Task to complete: Copy out the entries below exactly as they stand, but only from the line containing "61: (912, 686)" through the line containing "113: (1080, 736)".

(Extracted data entries)
=== Section Start ===
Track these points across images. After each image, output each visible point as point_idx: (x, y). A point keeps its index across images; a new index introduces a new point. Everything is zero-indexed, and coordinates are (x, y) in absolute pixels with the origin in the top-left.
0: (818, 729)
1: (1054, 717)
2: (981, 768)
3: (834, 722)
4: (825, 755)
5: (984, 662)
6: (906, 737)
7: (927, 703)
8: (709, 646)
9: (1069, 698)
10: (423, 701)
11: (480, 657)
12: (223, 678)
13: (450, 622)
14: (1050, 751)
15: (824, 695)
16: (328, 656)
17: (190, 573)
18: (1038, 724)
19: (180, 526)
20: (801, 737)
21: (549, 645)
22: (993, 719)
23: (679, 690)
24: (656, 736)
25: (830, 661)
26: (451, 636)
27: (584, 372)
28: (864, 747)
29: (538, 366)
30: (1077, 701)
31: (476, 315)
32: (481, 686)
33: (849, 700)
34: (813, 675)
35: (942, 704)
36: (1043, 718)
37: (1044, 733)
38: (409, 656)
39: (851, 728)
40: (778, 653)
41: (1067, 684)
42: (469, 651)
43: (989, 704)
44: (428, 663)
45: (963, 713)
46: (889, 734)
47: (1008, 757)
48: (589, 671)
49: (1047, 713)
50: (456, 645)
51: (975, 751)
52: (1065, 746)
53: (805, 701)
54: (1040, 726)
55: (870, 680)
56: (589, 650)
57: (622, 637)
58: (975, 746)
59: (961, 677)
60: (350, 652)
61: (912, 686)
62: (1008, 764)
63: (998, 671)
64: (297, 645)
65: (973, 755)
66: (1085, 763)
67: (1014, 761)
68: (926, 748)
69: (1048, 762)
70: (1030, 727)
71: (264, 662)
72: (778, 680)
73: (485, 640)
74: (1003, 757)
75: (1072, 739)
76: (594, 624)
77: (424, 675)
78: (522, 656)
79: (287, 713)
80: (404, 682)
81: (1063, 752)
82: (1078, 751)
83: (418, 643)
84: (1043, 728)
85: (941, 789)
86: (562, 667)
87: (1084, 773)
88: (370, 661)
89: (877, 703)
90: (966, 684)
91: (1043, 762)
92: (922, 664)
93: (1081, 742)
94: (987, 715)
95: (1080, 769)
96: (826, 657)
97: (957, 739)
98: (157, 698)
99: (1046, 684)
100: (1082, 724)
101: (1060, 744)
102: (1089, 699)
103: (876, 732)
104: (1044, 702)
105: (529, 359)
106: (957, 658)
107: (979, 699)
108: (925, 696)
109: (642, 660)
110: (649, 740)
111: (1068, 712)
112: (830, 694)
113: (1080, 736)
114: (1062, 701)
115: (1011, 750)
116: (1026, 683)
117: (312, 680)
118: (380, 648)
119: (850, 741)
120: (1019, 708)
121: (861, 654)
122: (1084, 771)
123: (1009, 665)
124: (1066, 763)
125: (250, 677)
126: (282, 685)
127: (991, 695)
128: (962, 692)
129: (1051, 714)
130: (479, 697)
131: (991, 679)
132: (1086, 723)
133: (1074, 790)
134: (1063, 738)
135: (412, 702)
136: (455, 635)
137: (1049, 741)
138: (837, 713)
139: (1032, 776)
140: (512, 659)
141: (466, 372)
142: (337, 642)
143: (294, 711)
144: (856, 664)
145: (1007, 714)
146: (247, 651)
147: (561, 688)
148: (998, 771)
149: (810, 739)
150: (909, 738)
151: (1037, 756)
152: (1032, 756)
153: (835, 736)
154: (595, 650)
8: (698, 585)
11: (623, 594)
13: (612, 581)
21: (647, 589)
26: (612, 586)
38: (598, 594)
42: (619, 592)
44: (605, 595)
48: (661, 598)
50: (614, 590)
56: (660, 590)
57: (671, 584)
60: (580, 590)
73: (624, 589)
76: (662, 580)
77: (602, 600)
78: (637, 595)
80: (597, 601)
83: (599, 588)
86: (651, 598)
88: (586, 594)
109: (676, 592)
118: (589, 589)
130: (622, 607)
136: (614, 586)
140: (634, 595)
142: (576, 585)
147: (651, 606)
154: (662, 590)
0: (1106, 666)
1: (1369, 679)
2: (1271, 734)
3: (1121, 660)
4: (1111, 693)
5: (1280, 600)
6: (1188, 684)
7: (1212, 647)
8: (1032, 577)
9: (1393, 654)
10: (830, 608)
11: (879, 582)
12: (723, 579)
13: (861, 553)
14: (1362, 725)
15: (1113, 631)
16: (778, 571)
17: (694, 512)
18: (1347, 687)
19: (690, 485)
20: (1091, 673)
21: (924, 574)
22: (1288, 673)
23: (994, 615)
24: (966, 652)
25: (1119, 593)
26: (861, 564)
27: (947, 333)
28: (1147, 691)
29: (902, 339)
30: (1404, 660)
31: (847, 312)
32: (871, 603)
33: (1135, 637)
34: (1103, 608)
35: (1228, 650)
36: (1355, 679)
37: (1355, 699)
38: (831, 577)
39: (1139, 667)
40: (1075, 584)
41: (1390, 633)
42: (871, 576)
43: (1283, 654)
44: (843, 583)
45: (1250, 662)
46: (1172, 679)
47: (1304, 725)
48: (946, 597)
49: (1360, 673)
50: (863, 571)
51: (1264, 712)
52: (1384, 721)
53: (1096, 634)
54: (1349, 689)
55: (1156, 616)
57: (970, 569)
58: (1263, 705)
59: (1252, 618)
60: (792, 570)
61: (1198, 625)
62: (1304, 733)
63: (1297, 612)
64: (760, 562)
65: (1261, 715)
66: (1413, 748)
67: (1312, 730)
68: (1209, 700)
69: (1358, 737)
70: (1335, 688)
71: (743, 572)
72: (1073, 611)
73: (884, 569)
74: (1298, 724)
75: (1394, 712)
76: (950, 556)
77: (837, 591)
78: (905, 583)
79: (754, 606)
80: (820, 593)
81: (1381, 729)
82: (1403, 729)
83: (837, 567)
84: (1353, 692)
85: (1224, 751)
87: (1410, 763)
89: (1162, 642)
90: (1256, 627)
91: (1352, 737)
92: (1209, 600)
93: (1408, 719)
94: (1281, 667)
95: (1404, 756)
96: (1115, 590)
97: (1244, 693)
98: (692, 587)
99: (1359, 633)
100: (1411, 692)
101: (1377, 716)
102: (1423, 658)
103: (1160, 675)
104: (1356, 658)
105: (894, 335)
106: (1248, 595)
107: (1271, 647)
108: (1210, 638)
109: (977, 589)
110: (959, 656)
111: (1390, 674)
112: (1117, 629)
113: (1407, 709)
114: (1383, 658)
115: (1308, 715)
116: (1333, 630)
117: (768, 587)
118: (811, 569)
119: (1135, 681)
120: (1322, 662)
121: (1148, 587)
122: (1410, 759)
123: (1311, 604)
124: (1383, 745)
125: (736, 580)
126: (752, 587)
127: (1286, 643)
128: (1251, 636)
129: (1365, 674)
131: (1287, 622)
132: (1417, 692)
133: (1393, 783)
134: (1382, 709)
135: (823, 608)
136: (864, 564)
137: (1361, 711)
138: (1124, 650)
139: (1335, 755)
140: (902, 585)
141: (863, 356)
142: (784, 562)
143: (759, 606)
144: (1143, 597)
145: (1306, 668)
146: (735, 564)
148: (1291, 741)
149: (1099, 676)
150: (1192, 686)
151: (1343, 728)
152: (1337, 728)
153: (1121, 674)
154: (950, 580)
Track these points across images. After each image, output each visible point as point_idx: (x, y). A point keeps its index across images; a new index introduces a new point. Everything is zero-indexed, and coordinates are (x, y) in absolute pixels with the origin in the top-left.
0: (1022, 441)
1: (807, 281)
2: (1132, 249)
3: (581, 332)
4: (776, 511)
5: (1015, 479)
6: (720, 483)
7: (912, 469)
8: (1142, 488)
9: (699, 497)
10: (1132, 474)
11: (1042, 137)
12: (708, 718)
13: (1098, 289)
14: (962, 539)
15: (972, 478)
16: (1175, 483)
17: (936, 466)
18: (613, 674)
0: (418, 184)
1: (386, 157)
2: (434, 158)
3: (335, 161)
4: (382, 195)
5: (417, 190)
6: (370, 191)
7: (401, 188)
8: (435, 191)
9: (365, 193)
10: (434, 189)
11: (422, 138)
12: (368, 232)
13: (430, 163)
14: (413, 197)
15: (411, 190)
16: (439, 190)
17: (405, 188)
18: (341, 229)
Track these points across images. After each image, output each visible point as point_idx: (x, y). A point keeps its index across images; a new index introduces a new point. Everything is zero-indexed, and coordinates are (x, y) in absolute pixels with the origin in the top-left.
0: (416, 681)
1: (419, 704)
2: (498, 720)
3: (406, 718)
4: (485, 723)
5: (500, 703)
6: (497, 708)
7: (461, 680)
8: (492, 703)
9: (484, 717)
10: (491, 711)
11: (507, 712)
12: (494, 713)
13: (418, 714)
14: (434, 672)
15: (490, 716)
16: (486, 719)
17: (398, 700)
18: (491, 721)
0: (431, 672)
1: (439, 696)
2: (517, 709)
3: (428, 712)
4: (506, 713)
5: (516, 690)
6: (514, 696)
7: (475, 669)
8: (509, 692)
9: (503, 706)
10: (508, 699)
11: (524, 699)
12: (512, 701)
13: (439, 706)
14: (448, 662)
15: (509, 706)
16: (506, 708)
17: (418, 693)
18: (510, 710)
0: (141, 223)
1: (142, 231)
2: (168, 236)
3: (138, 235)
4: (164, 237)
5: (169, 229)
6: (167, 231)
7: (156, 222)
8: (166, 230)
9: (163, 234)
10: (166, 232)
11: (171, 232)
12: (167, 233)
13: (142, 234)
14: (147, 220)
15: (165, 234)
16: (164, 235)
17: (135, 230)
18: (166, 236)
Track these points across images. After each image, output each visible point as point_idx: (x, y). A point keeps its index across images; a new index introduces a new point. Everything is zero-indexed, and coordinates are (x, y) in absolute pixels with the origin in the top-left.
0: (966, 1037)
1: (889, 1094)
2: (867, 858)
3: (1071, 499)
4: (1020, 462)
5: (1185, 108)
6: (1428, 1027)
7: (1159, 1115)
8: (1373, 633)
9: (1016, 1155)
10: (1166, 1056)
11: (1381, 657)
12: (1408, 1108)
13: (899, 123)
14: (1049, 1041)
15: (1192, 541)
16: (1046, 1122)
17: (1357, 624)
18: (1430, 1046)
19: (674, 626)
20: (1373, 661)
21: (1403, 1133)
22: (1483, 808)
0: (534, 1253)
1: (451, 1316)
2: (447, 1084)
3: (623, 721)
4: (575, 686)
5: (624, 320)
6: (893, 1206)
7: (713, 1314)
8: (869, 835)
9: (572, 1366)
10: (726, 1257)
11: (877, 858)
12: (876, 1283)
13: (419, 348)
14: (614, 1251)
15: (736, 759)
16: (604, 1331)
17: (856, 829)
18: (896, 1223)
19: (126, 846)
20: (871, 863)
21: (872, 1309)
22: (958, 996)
=== Section End ===
Answer to this exercise:
61: (912, 686)
62: (1008, 764)
63: (998, 671)
64: (297, 645)
65: (973, 755)
66: (1085, 763)
67: (1014, 761)
68: (926, 748)
69: (1048, 762)
70: (1030, 727)
71: (264, 662)
72: (778, 680)
73: (485, 640)
74: (1003, 757)
75: (1072, 739)
76: (594, 624)
77: (424, 675)
78: (522, 656)
79: (287, 713)
80: (404, 682)
81: (1063, 752)
82: (1078, 751)
83: (418, 643)
84: (1043, 728)
85: (941, 789)
86: (562, 667)
87: (1084, 773)
88: (370, 661)
89: (877, 703)
90: (966, 684)
91: (1043, 762)
92: (922, 664)
93: (1081, 742)
94: (987, 715)
95: (1080, 769)
96: (826, 657)
97: (957, 739)
98: (157, 698)
99: (1046, 684)
100: (1082, 724)
101: (1060, 744)
102: (1089, 699)
103: (876, 732)
104: (1044, 702)
105: (529, 359)
106: (957, 658)
107: (979, 699)
108: (925, 696)
109: (642, 660)
110: (649, 740)
111: (1068, 712)
112: (830, 694)
113: (1080, 736)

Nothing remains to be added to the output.